Tim adds, “In College Republican politics both Rove and I had reputations as being ‘squishy,’ not true conservatives. Most people find that hard to believe about Rove but I guess it really shows how far right the College Republican leadership was. We used to wear buttons that read ‘Nuke Hanoi.’”

As for Scooter Libby, he was sentenced to thirty months in prison for perjury, obstruction of justice, and making false statements, but this sentence was commuted as being “excessive” by President Bush.
Libby admitted he had discussed leaking Valerie Plame’s CIA status to reporters with Vice President Dick Cheney during a July 12, 2003, trip aboard Air Force Two. He told investigators that the President of the United States via Cheney had ordered him to leak the classified information about Plame in order to bolster the case for the Iraq War.

Armitage, second-in-command at the State Department, was identified as the “primary” source who spoke with reporters Bob Woodward and Robert Novak. But he was never charged, having cooperated with the investigators who “found no evidence that Armitage knew of Plame’s covert CIA status when he talked to Novak and Woodward.”

The Wilsons brought a civil law suit against Cheney, Libby, Rove, and Armitage on July 19, 2007. However, Wilson v Cheney was subsequently dismissed by the U.S. District Court for the District of Columbia.
The film is based both on Valerie Plame’s memoir, “Fair Game: My Life as a Spy, My Betrayal by the White House,” and her husband’s memoir, “The Politics of Truth.” The title for Plame’s book comes from TV correspondent Chris Matthews: “I just got off the phone with Karl Rove. He says, and I quote, ‘Wilson’s wife is fair game.’” Rove later denied saying it.

As for the movie version of “Fair Game,” director Doug Liman knows how to turn a newspaper headline into an exciting spy thriller. After all, he gave us that heart-pounding rendition of “The Bourne Identity” with Matt Damon.

Even so, the film hovers between being a biopic and a thriller, not quite making up its mind. Nonetheless, moviegoers have been satisfied. One summed it up this way: “If you view Doug Liman's ‘Fair Game’ outside of the politics and controversy around what actually happened, what you get is a solidly directed, well scripted, fantastically acted domestic drama where the wife just happens to be a spy.”
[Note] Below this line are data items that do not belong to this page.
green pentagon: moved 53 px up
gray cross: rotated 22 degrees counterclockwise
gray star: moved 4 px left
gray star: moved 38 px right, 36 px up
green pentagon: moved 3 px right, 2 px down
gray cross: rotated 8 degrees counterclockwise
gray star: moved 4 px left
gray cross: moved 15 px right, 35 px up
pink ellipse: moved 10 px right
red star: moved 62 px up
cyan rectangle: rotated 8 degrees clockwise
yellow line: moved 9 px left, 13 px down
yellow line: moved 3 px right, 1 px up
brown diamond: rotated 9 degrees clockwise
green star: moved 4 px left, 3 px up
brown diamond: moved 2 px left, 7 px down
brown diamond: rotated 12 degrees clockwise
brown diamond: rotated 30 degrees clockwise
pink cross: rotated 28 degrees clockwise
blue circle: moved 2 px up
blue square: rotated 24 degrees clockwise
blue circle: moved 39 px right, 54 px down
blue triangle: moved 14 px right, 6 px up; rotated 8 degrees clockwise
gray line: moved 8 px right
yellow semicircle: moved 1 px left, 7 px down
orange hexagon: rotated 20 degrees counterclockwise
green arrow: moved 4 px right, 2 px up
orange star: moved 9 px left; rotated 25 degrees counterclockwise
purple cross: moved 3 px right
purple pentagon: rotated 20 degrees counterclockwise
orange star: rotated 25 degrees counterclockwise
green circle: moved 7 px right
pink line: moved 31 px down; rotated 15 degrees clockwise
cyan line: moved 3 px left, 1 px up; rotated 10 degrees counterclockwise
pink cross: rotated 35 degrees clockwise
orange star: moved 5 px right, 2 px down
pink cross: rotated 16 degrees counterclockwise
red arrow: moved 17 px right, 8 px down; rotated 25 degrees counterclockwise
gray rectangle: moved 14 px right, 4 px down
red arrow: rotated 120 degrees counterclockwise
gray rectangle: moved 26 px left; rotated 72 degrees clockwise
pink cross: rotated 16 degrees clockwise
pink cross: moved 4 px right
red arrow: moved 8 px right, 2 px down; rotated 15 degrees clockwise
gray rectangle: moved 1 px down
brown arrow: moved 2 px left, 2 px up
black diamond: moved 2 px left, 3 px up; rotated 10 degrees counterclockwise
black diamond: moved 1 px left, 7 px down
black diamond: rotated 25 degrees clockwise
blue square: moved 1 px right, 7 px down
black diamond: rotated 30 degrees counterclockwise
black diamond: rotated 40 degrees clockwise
As for the Wilsons’ lawsuit, the U.S. Supreme Court refused to hear an appeal. “This decision means that government officials can abuse their power for political purposes without fear of repercussion,” responded the executive director of Citizens for Responsibility and Ethics in Washington. “Private citizens like the Wilsons, who see their careers destroyed and their lives placed in jeopardy by administration officials seeking to score political points and silence opposition, have no recourse.”

Two years ago Joe Wilson joined a private equity fund as vice chairman, to advise the firm’s expansion in areas of Africa considered “politically sensitive.” Valerie is reportedly a housewife in Santa Fe, New Mexico.
You can check: Valerie is not listed as an employee of the Central Intelligence Agency. But then again, as a covert operator, she never was.